*** Raw data ***

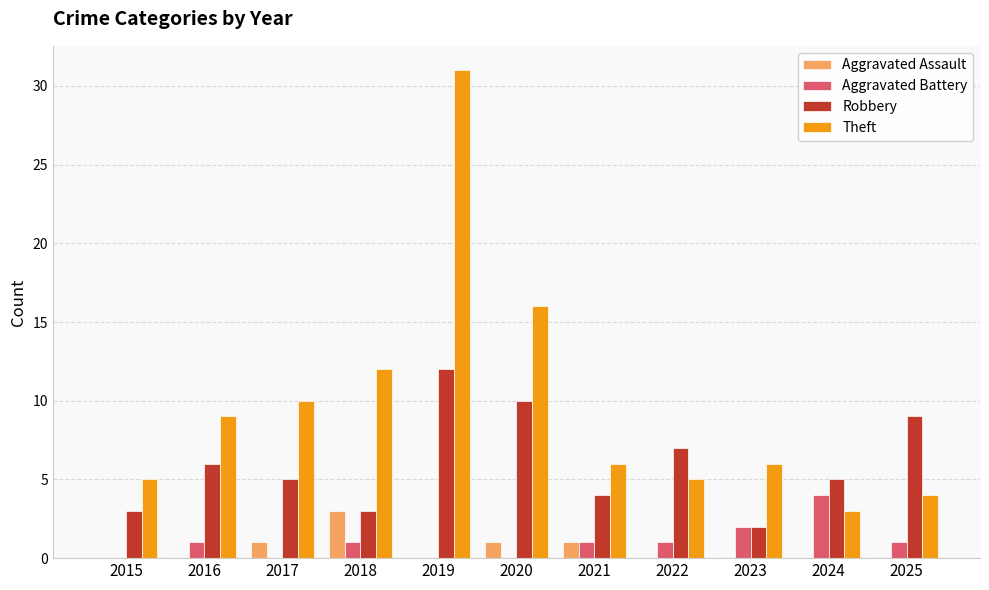

What value does the Theft series have at 2018, to the nearest 5?

10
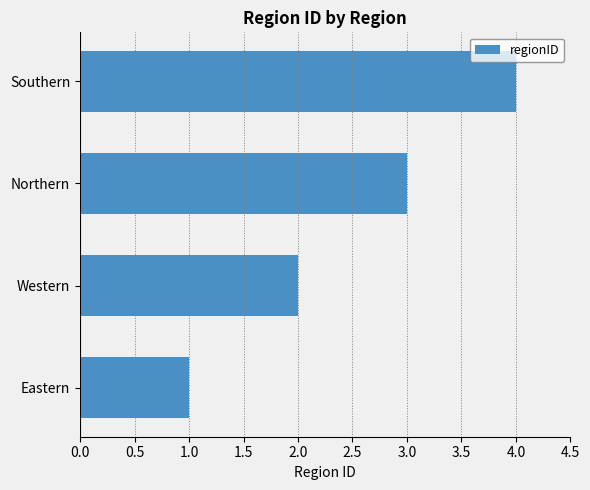

Rank the categories by value from lowest to highest.

Eastern, Western, Northern, Southern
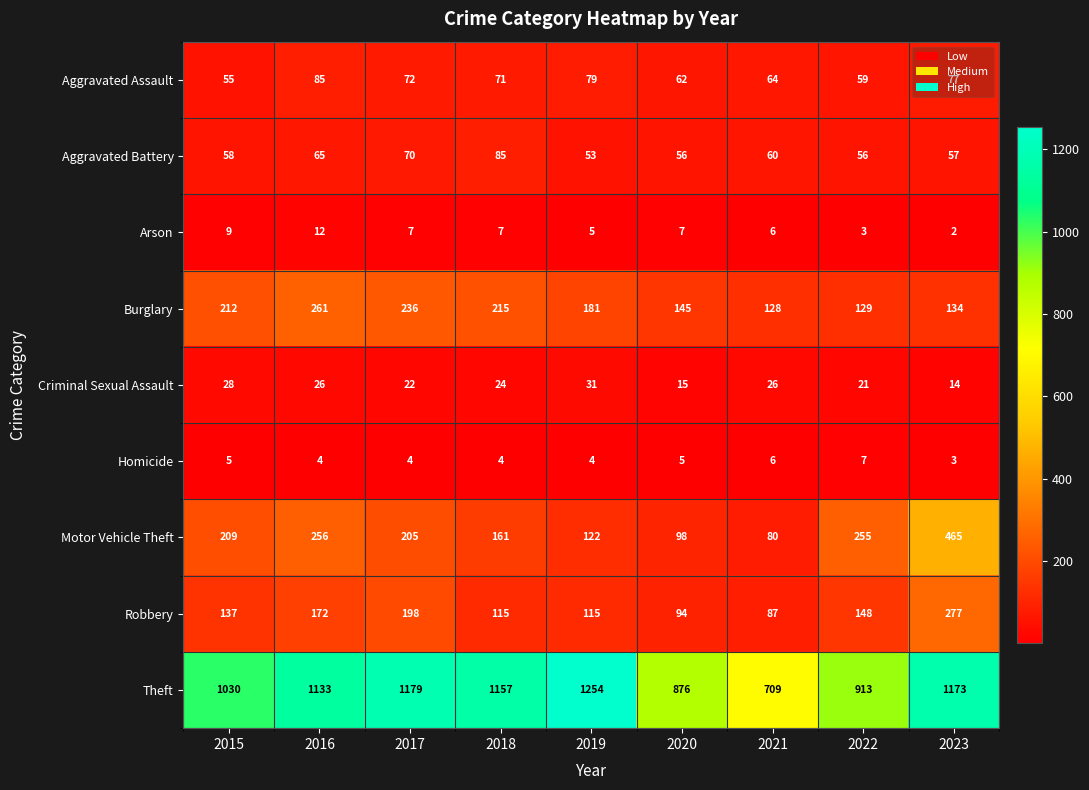

Where is Motor Vehicle Theft nearest to the value 272?

2016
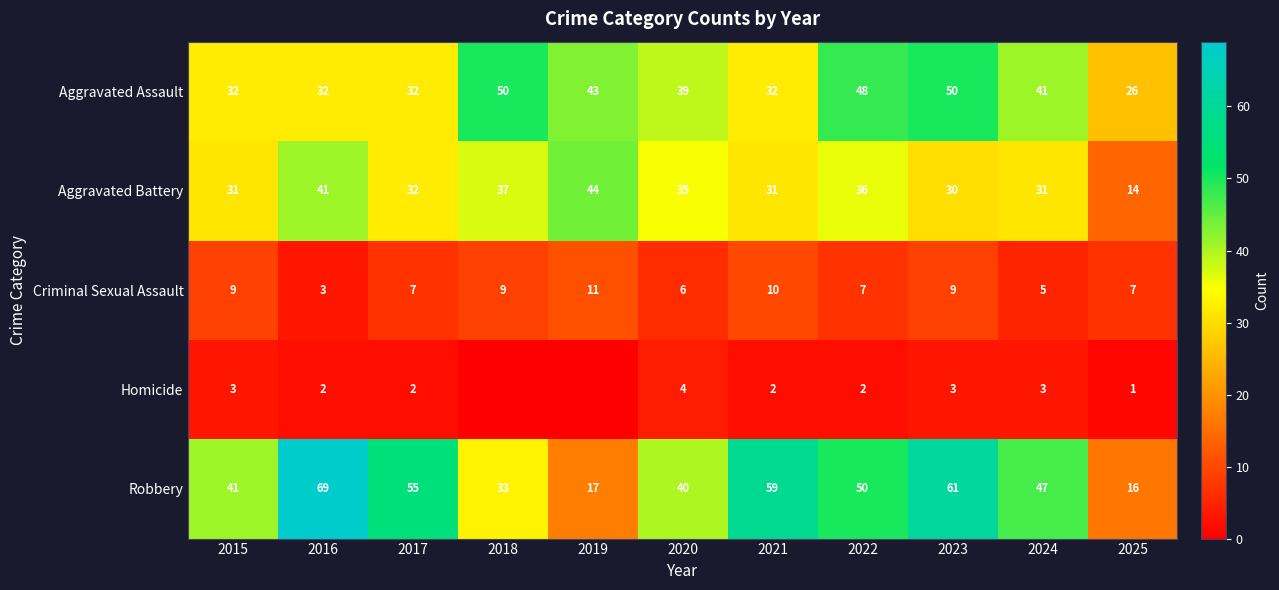

What is the greatest value displayed?

69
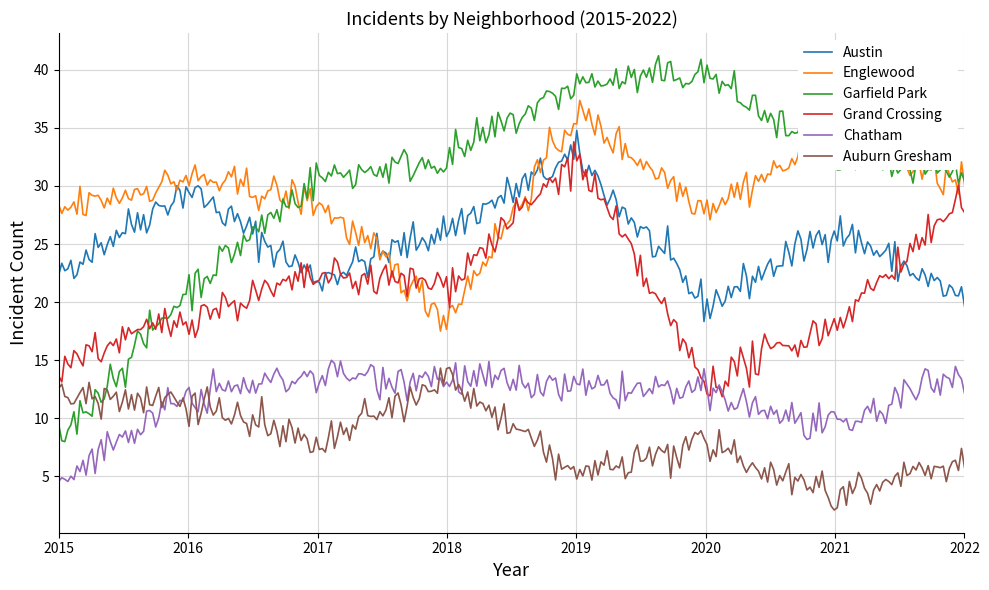

Which series has the widest spread of values?

Garfield Park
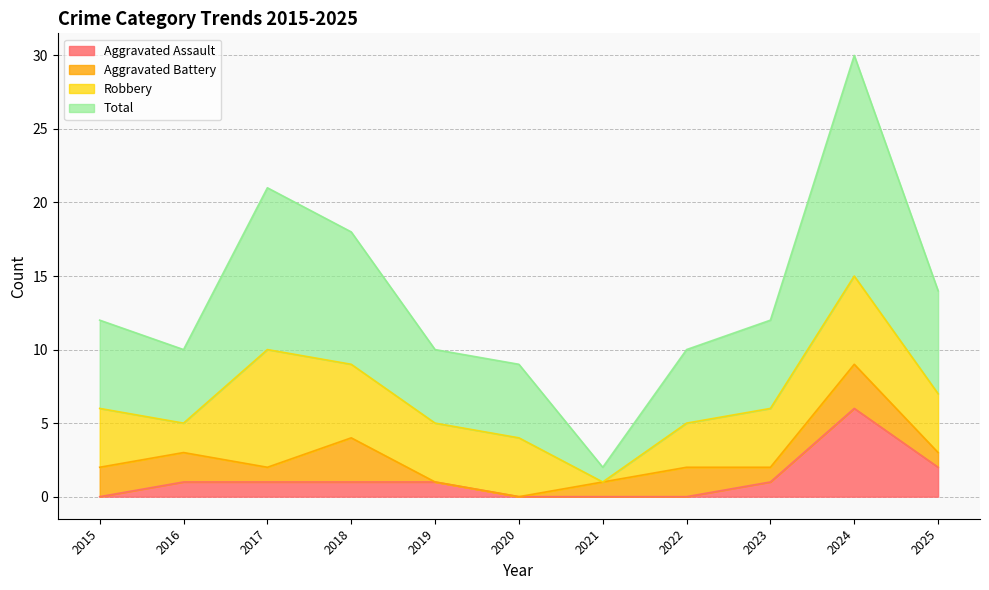

Is it true that Total equals 10 at 2022?

True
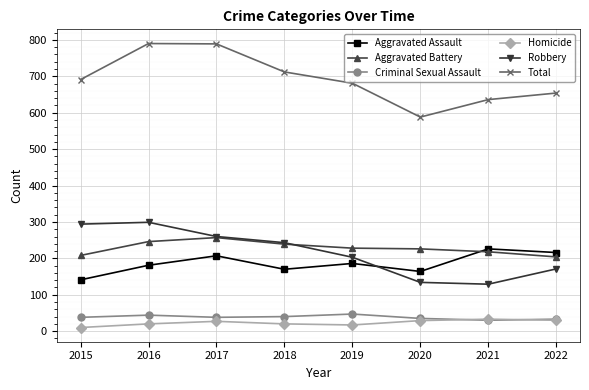

What is the spread (max minus min) of values at 2019?

664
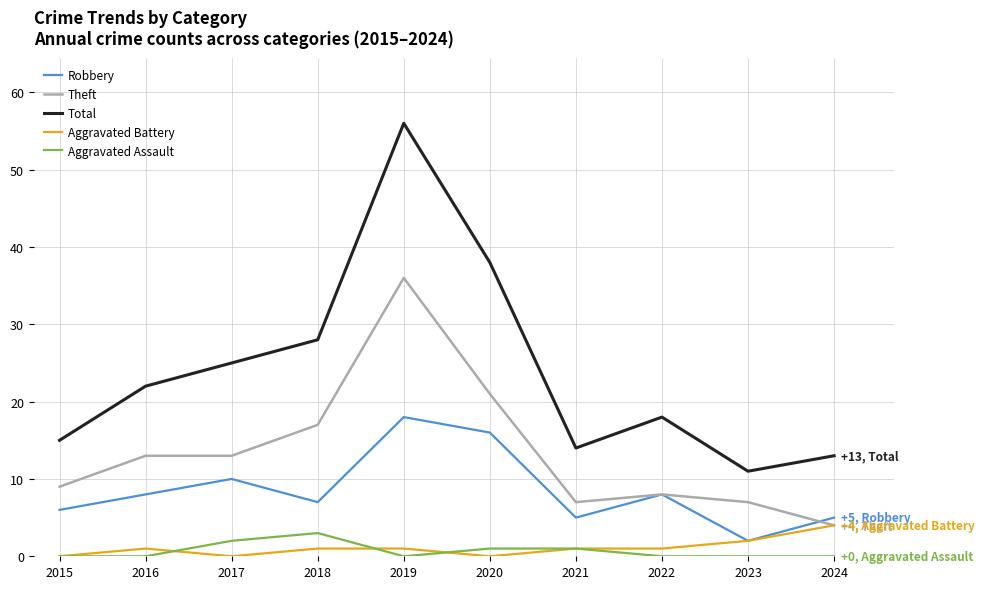

At which category is the sum across all series the highest?

2019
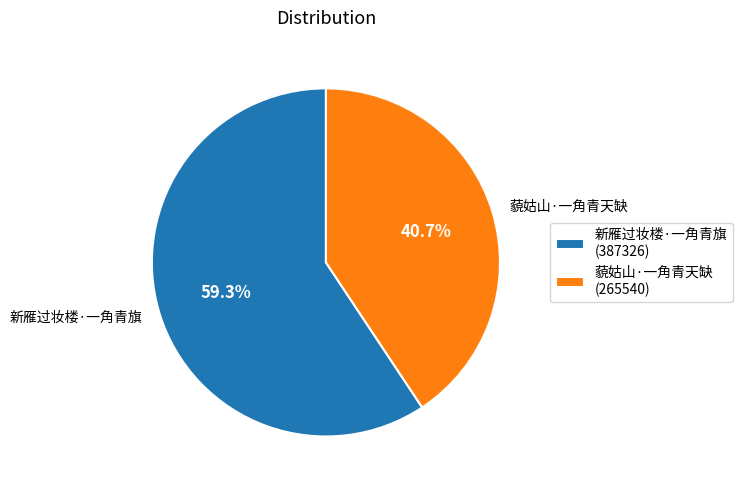

Approximately how many times larger is the value at 藐姑山·一角青天缺 compared to 新雁过妆楼·一角青旗?

0.7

*** End of Raw data ***

Can you duplicate the lines above, from the one containing "At which category" through the end of the lines, and leave the pictures out of your reply?

Written answer:
At which category is the sum across all series the highest?

2019

Approximately how many times larger is the value at 藐姑山·一角青天缺 compared to 新雁过妆楼·一角青旗?

0.7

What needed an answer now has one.